EXERCISE PROMPT: For the records below, print the lines from the line with "Every piece of music should be crafted on the" through the line with "Our producers test" exactly as written; include both end lines and exclude the rest.
### PROVIDED MATERIAL ###
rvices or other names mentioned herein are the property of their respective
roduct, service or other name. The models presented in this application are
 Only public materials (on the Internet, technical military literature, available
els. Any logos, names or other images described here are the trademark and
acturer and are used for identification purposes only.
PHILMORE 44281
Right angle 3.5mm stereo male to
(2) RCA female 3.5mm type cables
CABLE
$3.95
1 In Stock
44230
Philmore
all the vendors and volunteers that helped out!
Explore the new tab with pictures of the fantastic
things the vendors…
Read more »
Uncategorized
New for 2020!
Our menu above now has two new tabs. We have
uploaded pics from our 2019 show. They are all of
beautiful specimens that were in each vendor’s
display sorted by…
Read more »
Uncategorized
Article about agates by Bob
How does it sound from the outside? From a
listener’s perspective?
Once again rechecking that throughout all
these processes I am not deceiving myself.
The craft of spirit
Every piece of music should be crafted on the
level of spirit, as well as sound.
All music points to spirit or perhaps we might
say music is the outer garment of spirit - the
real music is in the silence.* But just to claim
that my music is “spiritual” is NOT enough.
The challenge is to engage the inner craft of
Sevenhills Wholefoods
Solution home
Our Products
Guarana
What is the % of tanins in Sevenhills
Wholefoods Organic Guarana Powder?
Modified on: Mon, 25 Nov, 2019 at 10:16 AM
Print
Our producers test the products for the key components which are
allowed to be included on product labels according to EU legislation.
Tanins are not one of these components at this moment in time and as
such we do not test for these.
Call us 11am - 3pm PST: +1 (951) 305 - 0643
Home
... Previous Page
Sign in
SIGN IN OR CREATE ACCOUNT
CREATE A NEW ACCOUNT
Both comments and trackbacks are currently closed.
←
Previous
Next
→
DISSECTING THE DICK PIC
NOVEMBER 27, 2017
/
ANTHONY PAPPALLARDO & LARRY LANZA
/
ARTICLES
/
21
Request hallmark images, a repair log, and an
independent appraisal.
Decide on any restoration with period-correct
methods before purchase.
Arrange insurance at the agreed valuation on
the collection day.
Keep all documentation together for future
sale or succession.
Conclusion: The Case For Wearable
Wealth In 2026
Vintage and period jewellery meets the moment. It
###
RESPONSE:
Every piece of music should be crafted on the
level of spirit, as well as sound.
All music points to spirit or perhaps we might
say music is the outer garment of spirit - the
real music is in the silence.* But just to claim
that my music is “spiritual” is NOT enough.
The challenge is to engage the inner craft of
Sevenhills Wholefoods
Solution home
Our Products
Guarana
What is the % of tanins in Sevenhills
Wholefoods Organic Guarana Powder?
Modified on: Mon, 25 Nov, 2019 at 10:16 AM
Print
Our producers test the products for the key components which are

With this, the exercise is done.